The UAE has also opposed plans for transforming the GCC into a union. Because Emiratis view themselves as a rival of Saudi Arabia for a dominant role in the region’s financial landscape, Abu Dhabi would not lend its support to a Riyadh-based Gulf central bank. In the UAE, where the authorities are waging a crackdown on Islamists, there has long been a belief that the Muslim Brotherhood operates in the Emirates on behalf of Saudi Arabia and Qatar for the purpose of undermining the UAE’s national sovereignty and independence.

The 800-pound gorilla is Iran. Oman’s interest in deepening ties with Iran in commercial, diplomatic, energy and security spheres is a major factor driving Omani opposition to a union, which would inevitably bear negative implications for the sultanate’s relationship with Tehran. For Kuwait and Qatar, which have relatively normal relations with Iran, their leaders have a different outlook on the Islamic Republic than Bahraini and Saudi officials. Given the Kuwaiti and Qatari royal families’ cordial relationship with their countries’ Shiites who are loyal to the Al Sabah (Kuwait) and Al Thani (Qatar) rulers, threats of an Iranian-inspired Shiite revolution or rebellion have not provoked substantial sectarian tension in Kuwait since the end of the first Gulf war, nor has it ever done so in Qatar at any point following Ayatollah Ruhollah Khomeini’s rise to power in 1979. This outlook fundamentally contrasts with Saudi Arabia’s and Bahrain’s outlook, which is based on an understanding of Iran being a predatory state committed to toppling the Al Sauds and Al Khalifas through a violent revolution. Manama and Riyadh’s shared view of the Islamic Republic as an existential threat has closely aligned the two kingdoms and led Bahrain to maintain its strong support for a de facto Saudi-led union.

To various extents, the smaller GCC members have taken stock of Iran’s rising influence in the Middle East and hedged their bets by maintaining their alliances with Riyadh and “good standing” in the council while also exploring a more normalized relationship with Tehran. Although none of these countries have gone as far as Oman in terms of looking to Iran as a seller of natural gas, the option of perhaps one day importing Iranian gas may receive greater consideration if they remain relatively independent from Saudi Arabia in the framework of a council (not union) and their economic ills increase their interest in importing more natural gas. Yet a union would erase any realistic Kuwaiti or Emirati plans for signing gas contracts with Iran.

Unquestionably, since 2013, new threats to GCC security have surfaced. The meteoric rise of the Islamic State, a more assertive Iran following the nuclear deal’s watershed passage and the war in Yemen have led more in the GCC to argue that if the Arab Gulf states become more unified, they could strengthen collective security. Furthermore, in light of Donald Trump’s win, there are grave concerns in the GCC about the US’ long-term commitment as the council’s security guarantor. Within this context, it seems likely that members of the GCC will seek stronger unity and cohesion in the face of regional threats and unknown variables surrounding the future of Washington’s foreign policy.

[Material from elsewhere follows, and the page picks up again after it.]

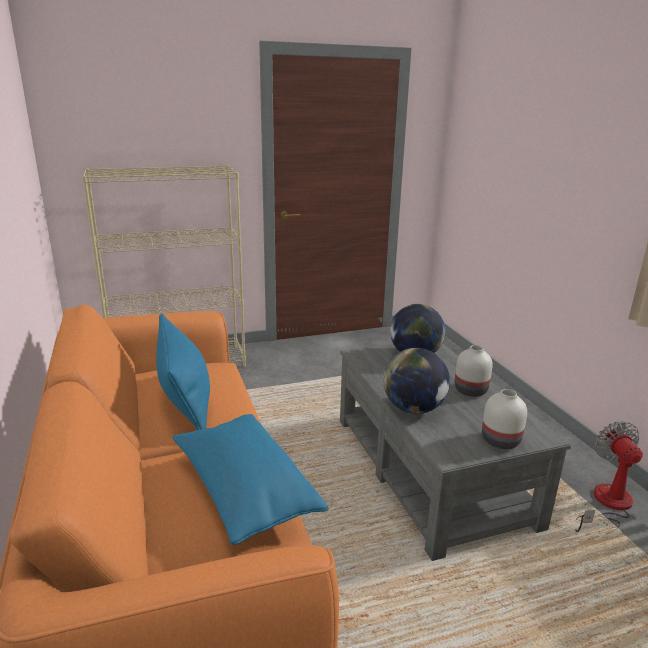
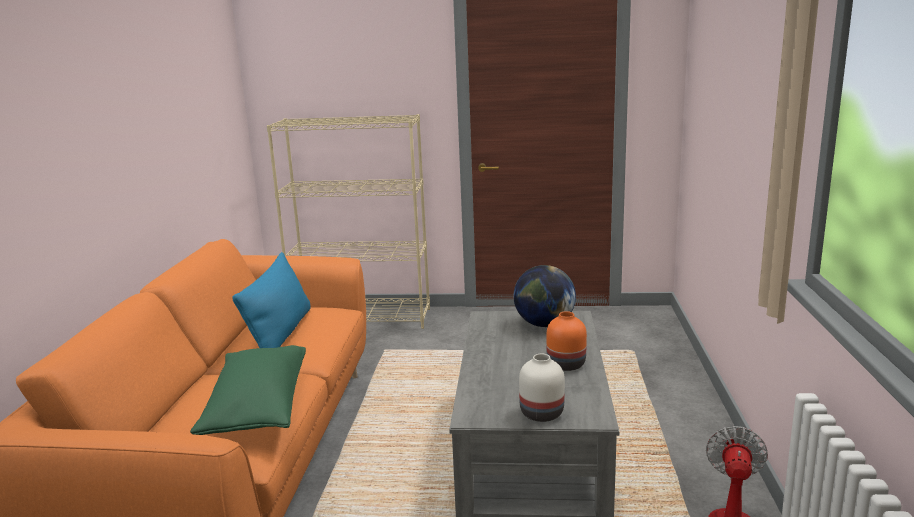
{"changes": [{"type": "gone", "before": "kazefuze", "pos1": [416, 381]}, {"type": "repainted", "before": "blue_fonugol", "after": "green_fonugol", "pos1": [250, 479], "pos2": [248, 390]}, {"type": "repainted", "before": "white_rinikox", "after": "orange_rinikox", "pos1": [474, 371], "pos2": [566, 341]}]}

Yet the six GCC states’ different political landscapes, regional foreign policies and aspirations, a common concern about Saudi Arabia’s overbearing influence over the smaller Arab Gulf sheikhdoms and differing positions vis-a-vis Iran will undermine Riyadh and Manama’s vision of a union in the immediate future. Nevertheless, even if the Saudis and Bahrainis fail to garner support in Kuwait City, Doha and Abu Dhabi for transformation of the council into a union, the argument for doing so is likely to remain popular among certain Arab Gulf voices given the Middle East’s set of security crises and Iran’s ascendancy.